* PASSAGE TO READ:
• • • •
Another difference from the lecture is that the main memory data should be accessed using the mem interface, while the lecture just assumes a combinational read of data.

Exercise 4 (10 Points): Implement the mkPPP module in src/includes/PPP.bsv. We provide a simple test in the unit_test/ppp-test folder. Use make to compile, and use ./simTb to run the test.

Testing the entire memory hierarchy

Since we have constructed each piece of the memory system, we now put them together and test the whole memory hierarchy using the testbench in uint_test/sc-test folder. The test will make use of the "RefDMem refDMem" argument of mkDCache, and we need to add a few calls to methods of refDMem in mkDCache. refDMem is returned by a reference model for coherent memory (mkRefSCMem in src/ref/RefSCMem.bsv), and this model can detect violation of coherence based on the calls of methods of refDMem. RefDMem is defined in src/ref/RefTypes.bsv as follow:

interface RefDMem;
  method Action issue(MemReq req);
  method Action commit(MemReq req, Maybe#(CacheLine) line, Maybe#(MemResp) resp);
endinterface

The issue method should be called for each request in the req method of mkDCache:

method Action req(MemReq r);
  refDMem.issue(r);
  // then process r
endmethod

This will tell the reference model the program order of all requests sent to the D cache.

The commit method should be called when a request finishes processing, i.e. when a Ld request gets load result, or a St request writes to data array in the cache. Below is the introduction to each method argument of commit:

req is the request that is committing (i.e. finishing processing).
line is the original value of the cache line that req is accessing. The cache line here refers to the 64B data block with line address getLineAddr(req.addr). Therefore it does not necessarily refer to the line in the D cache, because D cache may just contain garbage data. Since line is the original value, in case of committing a store request, it should be the value before being modified by the store.
• • • •
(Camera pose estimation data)
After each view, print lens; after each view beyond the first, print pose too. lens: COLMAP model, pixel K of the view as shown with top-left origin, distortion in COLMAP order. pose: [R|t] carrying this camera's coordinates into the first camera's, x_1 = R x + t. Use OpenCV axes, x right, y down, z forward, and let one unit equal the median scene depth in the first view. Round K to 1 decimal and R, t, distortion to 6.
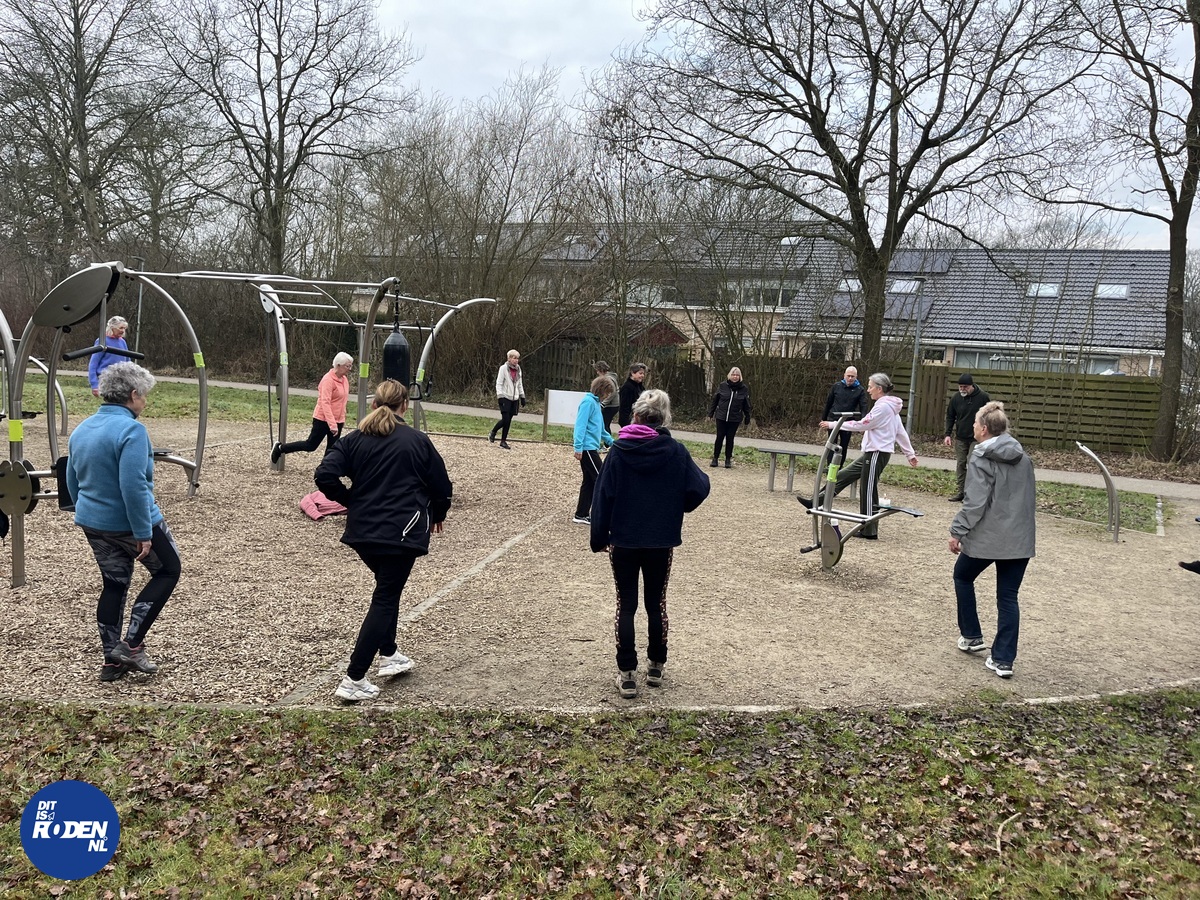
lens RADIAL K [[962.5, 0, 600.0], [0, 962.5, 450.0], [0, 0, 1]] dist [0.087297, -0.152191]
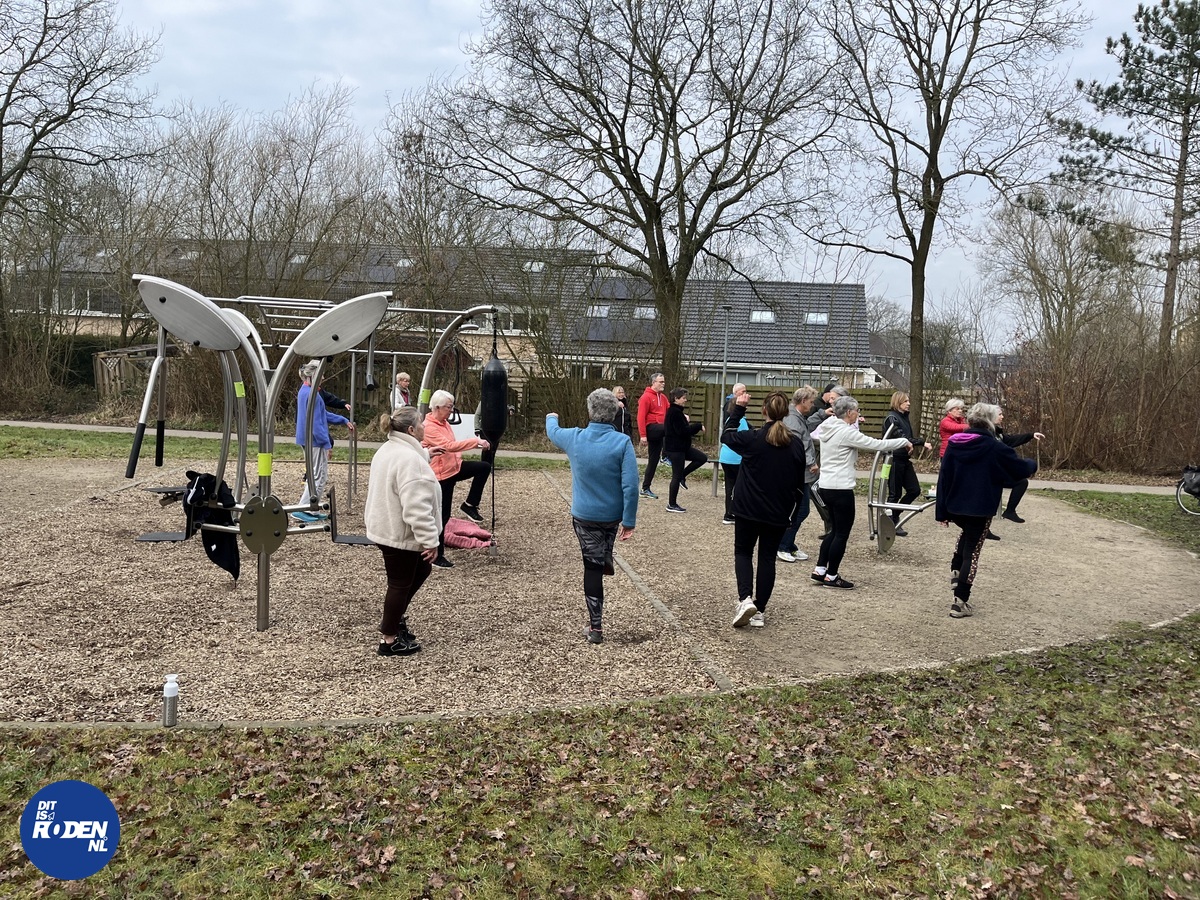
lens RADIAL K [[962.5, 0, 600.0], [0, 962.5, 450.0], [0, 0, 1]] dist [0.087297, -0.152191]
pose [[0.936027, -0.041026, 0.349530, -0.214165], [0.048409, 0.998751, -0.012409, -0.002212], [-0.348584, 0.028535, 0.936843, -0.003697]]
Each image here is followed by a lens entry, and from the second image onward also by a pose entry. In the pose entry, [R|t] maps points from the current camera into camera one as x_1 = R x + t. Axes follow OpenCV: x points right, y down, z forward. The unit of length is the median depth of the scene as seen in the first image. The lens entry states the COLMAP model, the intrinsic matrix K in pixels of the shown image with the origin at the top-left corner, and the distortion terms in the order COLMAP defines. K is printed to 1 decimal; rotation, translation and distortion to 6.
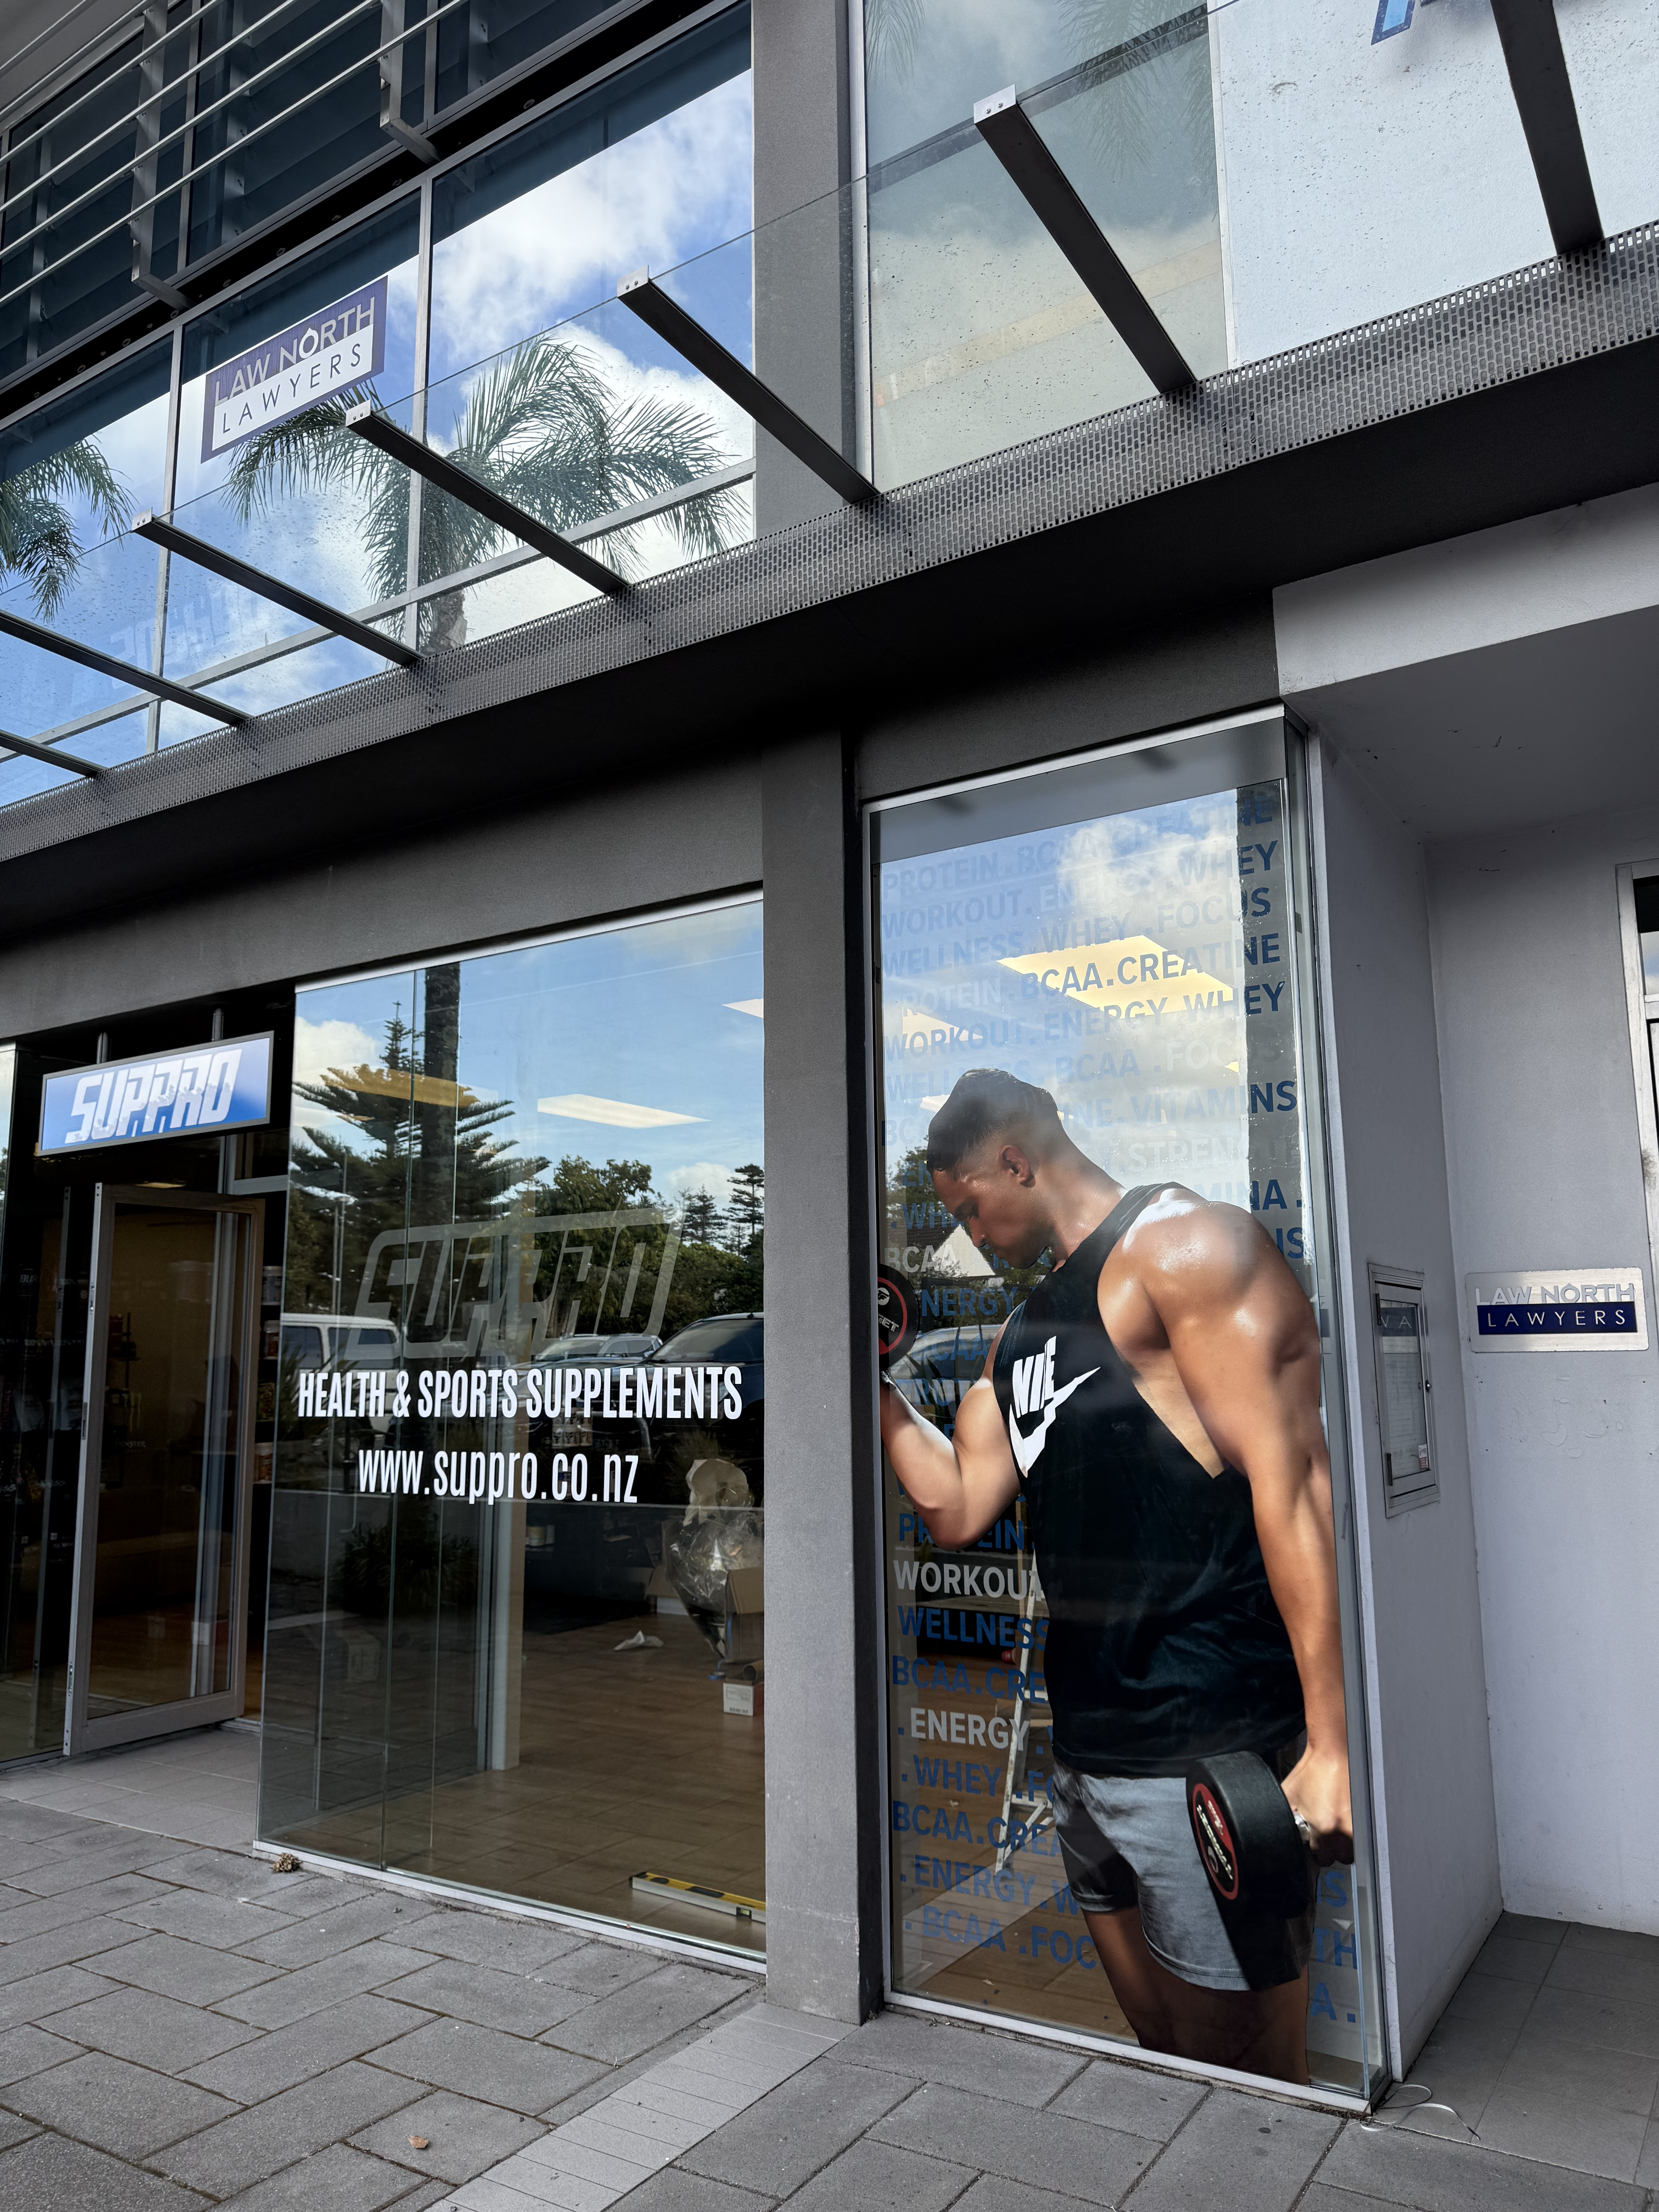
• • • •
* TASK REQUIREMENTS:
According to the memory hierarchy text, why should refDMem.issue be called for each request in the req method of mkDCache? Answer in one to three sentences. Answer using only the memory hierarchy text, not the material.

* TASK OUTPUT:
Calling refDMem.issue for each request in the req method tells the reference model the program order of all requests sent to the D cache.